Was ist der Unterschied zwischen der Katasternummer und der bedingten Nummer?

Der Hauptunterschied bei diesen beiden digitalen Chiffren besteht darin, dass eine bedingte Nummer nur Immobilienobjekten zugewiesen wird, die das Katasterregistrierungsverfahren nicht bestanden haben. Befindet sich das Grundstück, Gebäude oder Grundstück bereits auf einem solchen Konto, wird ihnen eine Katasternummer zugewiesen. Die Katasternummer wird oft anstelle der bedingten Nummer vergeben, aber niemals umgekehrt.

Die Katasternummer wird gebildet, wenn das Vermögen in der Katasterkammer registriert ist, und unter Vorbehalt - wenn Dokumente für die staatliche Registrierung beim Federal Registration Service eingehen.

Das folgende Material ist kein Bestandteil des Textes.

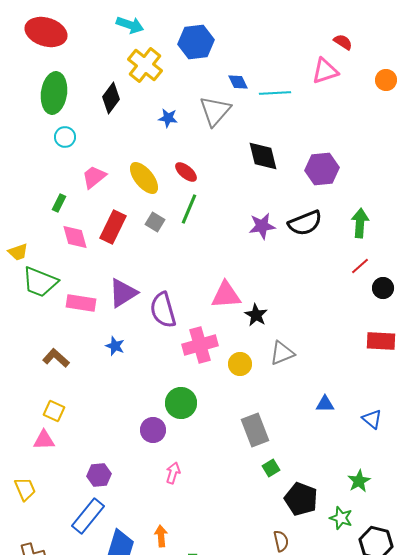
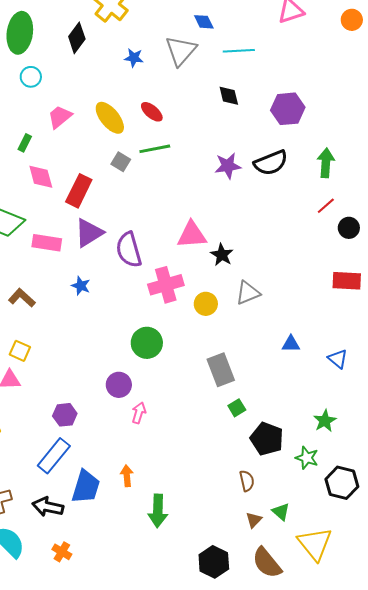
cyan line: (275, 93) -> (239, 51), moved
black diamond: (263, 156) -> (229, 96), size x0.7
green line: (189, 209) -> (155, 149), turned 56
red rectangle: (113, 227) -> (79, 191), moved
purple circle: (153, 430) -> (119, 385), moved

Bisher wurden allen Räumlichkeiten, Gebäuden, Bauwerken und Bauwerken konventionelle Nummern zugewiesen, da ihre Registrierung im staatlichen Immobilienkataster freiwillig war. In letzter Zeit hat sich die Situation jedoch geändert, und absolut alle Objekte werden von der Katasterkammer in einem speziellen Register unter Zuweisung einer Katasternummer eingetragen.

Selbst wenn der Immobilie zuvor eine digitale Chiffre anhand der Nummer des Eingangsbuchs zugewiesen wurde, wird diese automatisch im GKN registriert und mit einer Katasternummer versehen.